A 25bp rate cut is a foregone conclusion.  This cut comes in response to economic data that's come in over the past year and the desire to bring the Fed Funds Rate closer to a neutral level in an attempt to engineer an even longer-term soft landing than we've already seen.  The Fed's best guess is that we have plenty of room to cut without putting upward pressure on inflation.  If forthcoming data suggests they're wrong, they'll stop cutting and acknowledge the unexpected shift in data.

There is no dot plot today, so we will not have a detailed idea of how the most recent jobs report changed the rate cut outlook.  That said, Powell may carefully comment on such matters in a vague and data-dependent way.

The Fed will not go out of its way to mention anything about the election or the political landscape impacting its decisions.  Reporters will no doubt ask, and Powell will take that opportunity to reinforce that politics have no impact on the Fed's decisions except inasmuch as political decisions impact inflation and the labor market--things which actually do have an impact on the Fed's decisions.  In other words, the Fed doesn't care about the politics, only the ultimate impact on the economy. 
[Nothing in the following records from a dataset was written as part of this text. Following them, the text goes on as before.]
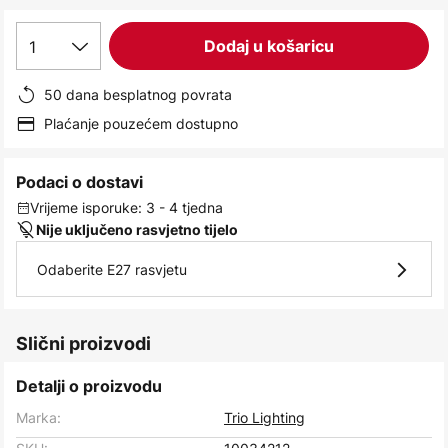
images
gallery
1
Dodaj u košaricu
50 dana besplatnog povrata
Plaćanje pouzećem dostupno
Podaci o dostavi
Vrijeme isporuke: 3 - 4 tjedna
Nije uključeno rasvjetno tijelo
Odaberite E27 rasvjetu
Slični proizvodi
Detalji o proizvodu
Marka:
Trio Lighting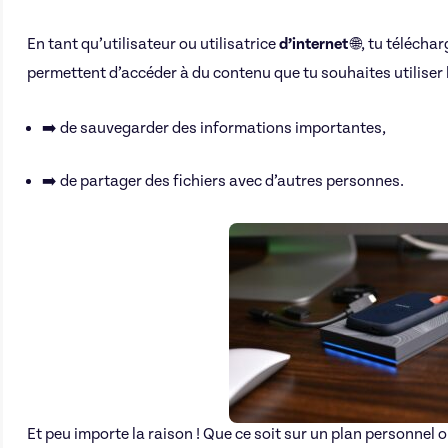
En tant qu’utilisateur ou utilisatrice
d’internet
🌐, tu télécha
permettent d’accéder à du contenu que tu souhaites utiliser 
➡️ de sauvegarder des informations importantes,
➡️ de partager des fichiers avec d’autres personnes.
Et peu importe la raison ! Que ce soit sur un plan personnel 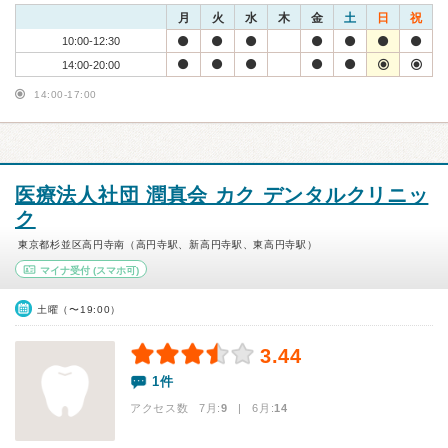
月
火
水
木
金
土
日
祝
10:00-12:30
14:00-20:00
14:00-17:00
医療法人社団 潤真会 カク デンタルクリニッ
ク
東京都杉並区高円寺南（高円寺駅、新高円寺駅、東高円寺駅）
マイナ受付
(スマホ可)
土曜（〜19:00）
3.44
1件
アクセス数 7月:
9
| 6月:
14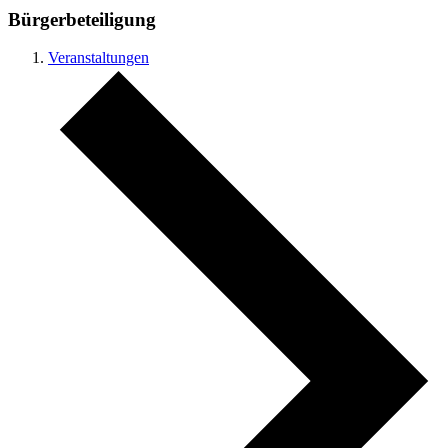
Bürgerbeteiligung
Veranstaltungen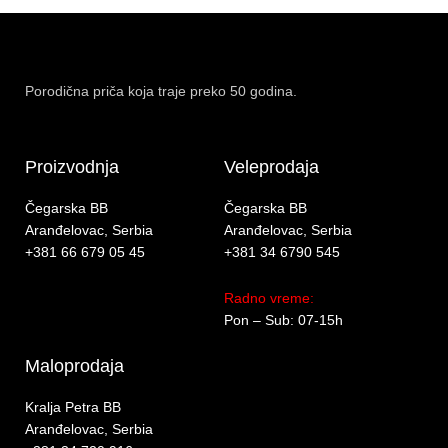
Porodična priča koja traje preko 50 godina.
Proizvodnja
Veleprodaja
Čegarska BB
Čegarska BB
Aranđelovac, Serbia
Aranđelovac, Serbia
+381 66 679 05 45
+381 34 6790 545
Radno vreme:
Pon – Sub: 07-15h
Maloprodaja
Kralja Petra BB
Aranđelovac, Serbia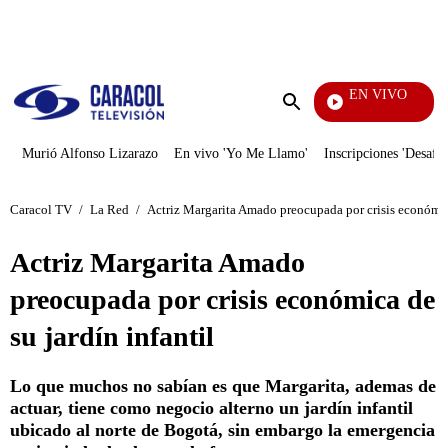
PUBLICIDAD
EN VIVO
Televentas
Enviar
búsqueda
Murió Alfonso Lizarazo
En vivo 'Yo Me Llamo'
Inscripciones 'Desafío
Caracol TV
/
La Red
/
Actriz Margarita Amado preocupada por crisis económica
Actriz Margarita Amado
preocupada por crisis económica de
su jardín infantil
Lo que muchos no sabían es que Margarita, ademas de
actuar, tiene como negocio alterno un jardín infantil
ubicado al norte de Bogotá, sin embargo la emergencia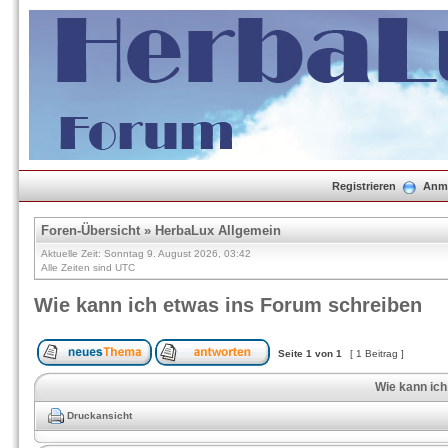
Registrieren
Anm
Foren-Übersicht
»
HerbaLux Allgemein
Aktuelle Zeit: Sonntag 9. August 2026, 03:42
Alle Zeiten sind UTC
Wie kann ich etwas ins Forum schreiben
Seite
1
von
1
[ 1 Beitrag ]
Wie kann ich
Druckansicht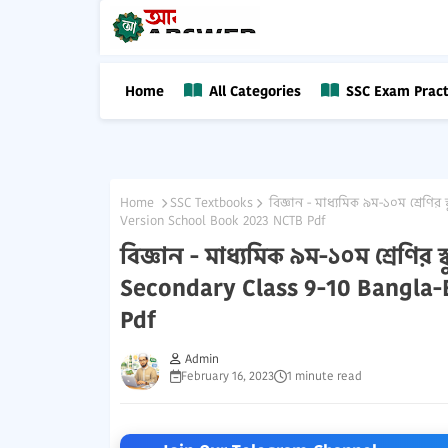
Home
All Categories
SSC Exam Pract
Home
SSC Textbooks
বিজ্ঞান - মাধ্যমিক ৯ম-১০ম শ্রেণি
Version School Book 2023 NCTB Pdf
বিজ্ঞান - মাধ্যমিক ৯ম-১০ম শ্রেণির
Secondary Class 9-10 Bangla-
Pdf
Admin
February 16, 2023
1 minute read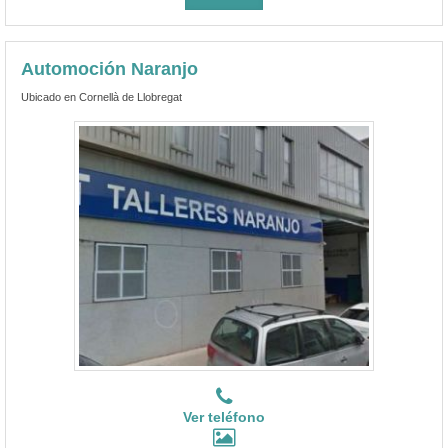
Automoción Naranjo
Ubicado en Cornellà de Llobregat
Ver teléfono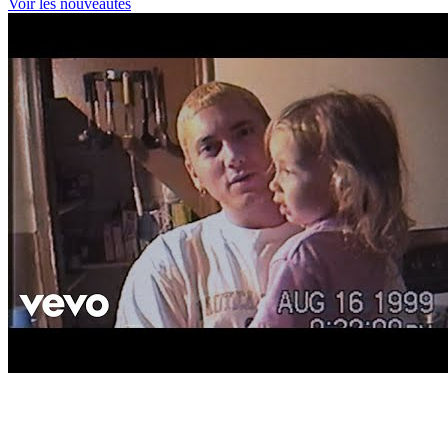
Voir les nouveautés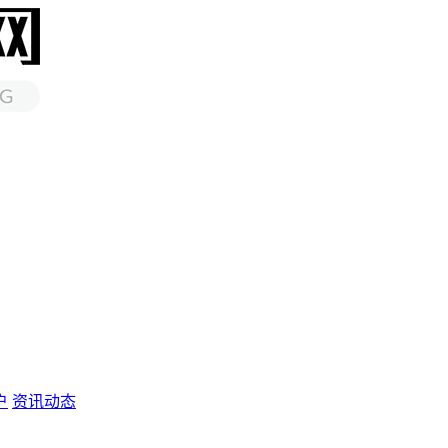
户
资讯动态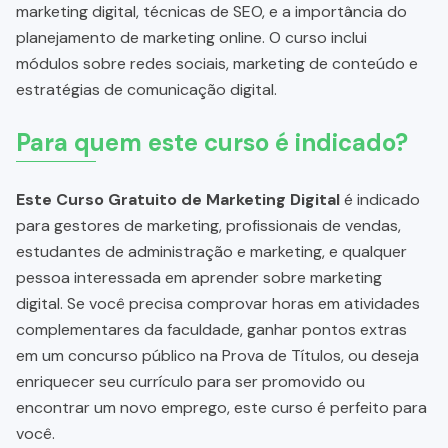
marketing digital, técnicas de SEO, e a importância do
planejamento de marketing online. O curso inclui
módulos sobre redes sociais, marketing de conteúdo e
estratégias de comunicação digital.
Para quem este curso é indicado?
Este Curso Gratuito de Marketing Digital
é indicado
para gestores de marketing, profissionais de vendas,
estudantes de administração e marketing, e qualquer
pessoa interessada em aprender sobre marketing
digital. Se você precisa comprovar horas em atividades
complementares da faculdade, ganhar pontos extras
em um concurso público na Prova de Títulos, ou deseja
enriquecer seu currículo para ser promovido ou
encontrar um novo emprego, este curso é perfeito para
você.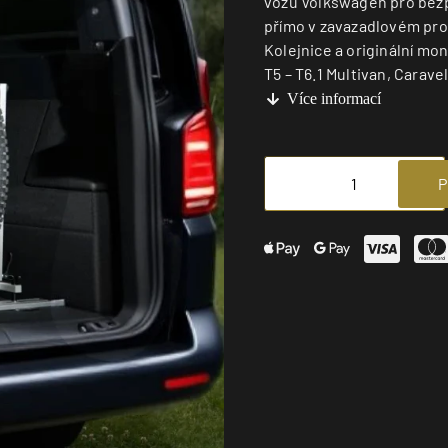
vozů Volkswagen pro bezpe
přímo v zavazadlovém pro
Kolejnice a originální mo
T5 – T6.1 Multivan, Caravel
Více informací
P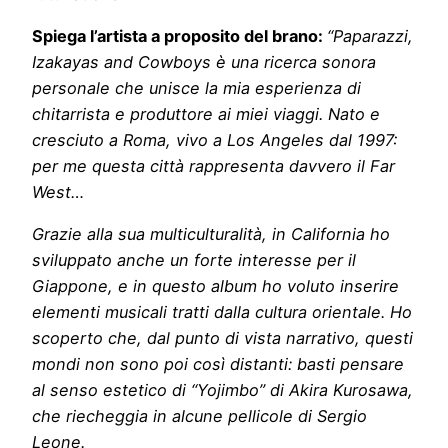
Spiega l’artista a proposito del brano:
“Paparazzi,
Izakayas and Cowboys è una ricerca sonora
personale che unisce la mia esperienza di
chitarrista e produttore ai miei viaggi. Nato e
cresciuto a Roma, vivo a Los Angeles dal 1997:
per me questa città rappresenta davvero il Far
West…
Grazie alla sua multiculturalità, in California ho
sviluppato anche un forte interesse per il
Giappone, e in questo album ho voluto inserire
elementi musicali tratti dalla cultura orientale. Ho
scoperto che, dal punto di vista narrativo, questi
mondi non sono poi così distanti: basti pensare
al senso estetico di “Yojimbo” di Akira Kurosawa,
che riecheggia in alcune pellicole di Sergio
Leone.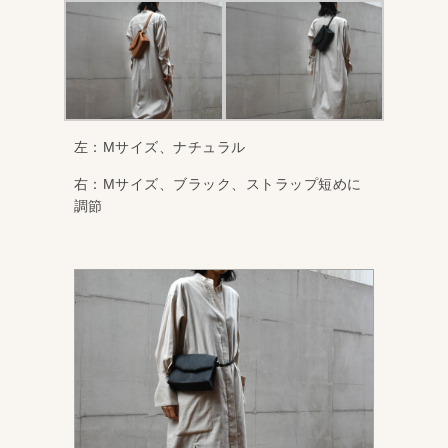
左：Mサイズ、ナチュラル
右：Mサイズ、ブラック、ストラップ短めに
調節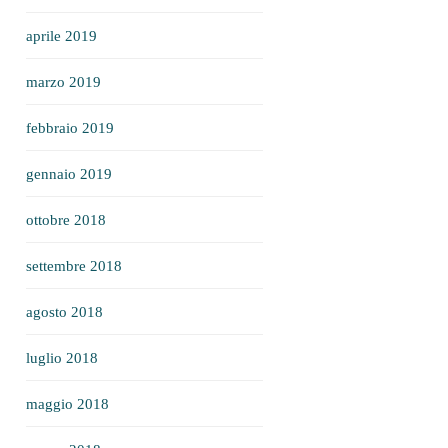
aprile 2019
marzo 2019
febbraio 2019
gennaio 2019
ottobre 2018
settembre 2018
agosto 2018
luglio 2018
maggio 2018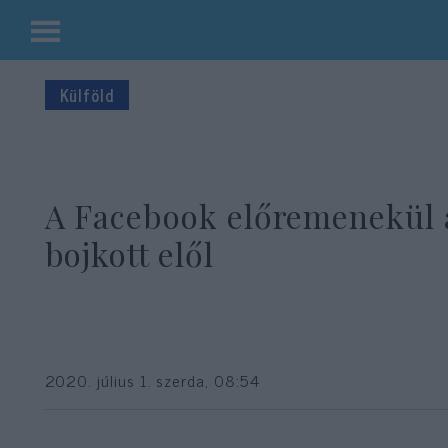
Kilépés
a
Külföld
tartalomba
A Facebook előremenekül 
bojkott elől
2020. július 1. szerda, 08:54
All of the above having been said, individual Fed members may have different feelings about economic projections in light of prospective fiscal policy changes, but that would only be expressed in the form of the quarterly summary of economic projections, if at all. Ultimately, even if a Fed member had a big change of heart due to prospective fiscal changes, they would still have to wait for economic data to confirm their assumptions before it would change the Fed's anticipated course of policy action.